Twinville Trekker's Stamping Adventures

Twinville Trekker's Stamping Adventures

March 11, 2007

Iceland Volcano Project~Sub Glacial

At our house we've been studying Iceland and it's unique geological landscape, the geo-thermal terrain, including volcanoes, earthquakes, glaciers, landslides, geysers and hotsprings. Much of Iceland's electricity is produced by the harnessing of these amazing powers.

This week I am hostessing our Homeschool co-op's World Traveler's Club day on Iceland. I am really excited about it! I am planning an interactive reading of an Icelandic Folk tale with fun props, an art project building Icelandic Turf houses, and tasting some Icelandic foods, such "Blood" Pudding and Astar Pungar "Love Balls".

Most of the kids will be participating by choosing a particular volcano type and choosing how they want to present it.
Jax and Jem have chosen Sub-Glacial volanoes and created a volcano out of modeling clay and submerged it in water, froze it, and plan to melt it a bit when they do their presentation. A subglacial volcano can devastate a very large area, such as they do in Iceland. When the volcano erupts, large amounts of ice melts and the pressure from the steam and lava lift up the polar ice cap "glacier" until finally a huge fast flood gushes out and destroys everything in it's path with ice chunks and boulders as large as houses getting caught in the wild torrent of freezing water!

Before the water becomes a glacier.



After the water is formed into a polar ice cap.



And here's a model of a Turf House that we created. The kids will also be making these during World Traveler's Day. I was given a whole bunch of Girl Scout 'freight' boxes that I turned inside out and then cut off the top flaps and made a door and windows with. Then we decorated with markers, crayons and Easter grass 'turf'.

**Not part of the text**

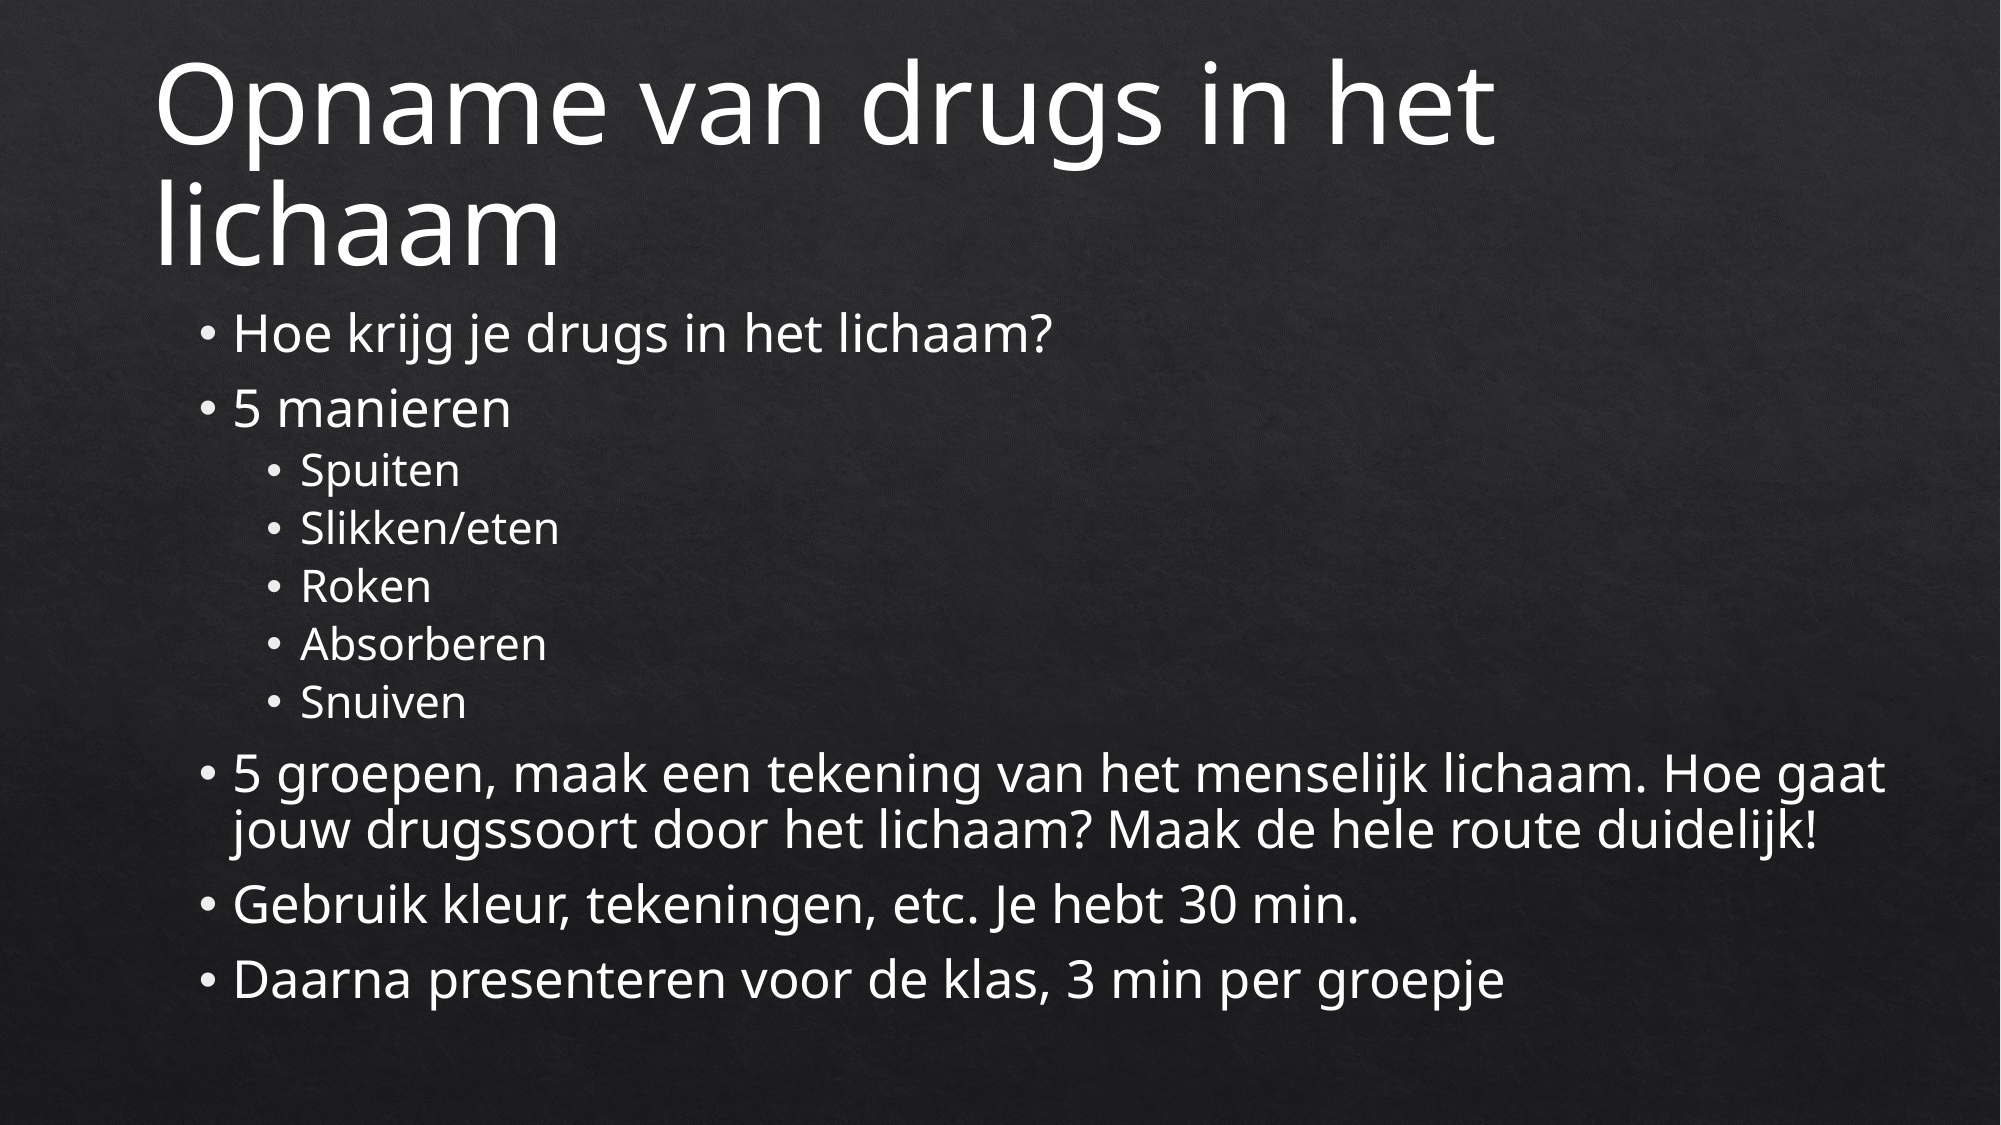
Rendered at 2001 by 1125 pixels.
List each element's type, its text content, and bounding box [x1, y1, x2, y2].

title Opname van drugs in het lichaam [137, 59, 1863, 278]
list Hoe krijg je drugs in het lichaam? 5 manieren Spuiten Slikken/eten Roken Absorberen Snuiven 5 groepen, maak een tekening van het menselijk lichaam. Hoe gaat jouw drugssoort door het lichaam? Maak de hele route duidelijk! Gebruik kleur, tekeningen, etc. Je hebt 30 min. Daarna presenteren voor de klas, 3 min per groepje [183, 299, 1908, 1067]
picture [0, 0, 2001, 1125]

Iceland has never really had trees, unless we count the 3-5' tall willows that grow like uncommon shrubs. So, building houses using boulders and volcanic rocks with grass or turf for a roof just made sense for good insulation and the availability of mostly natural found building materials. This type of housing was the original Viking and Norse style of farm house. Today most homes are made more in the style of simple modern 'Ikea' and have wooden walls and brightly colored metal roofs. But Turf houses can still be found in the countryside, as farm musuems, and in use as hostels.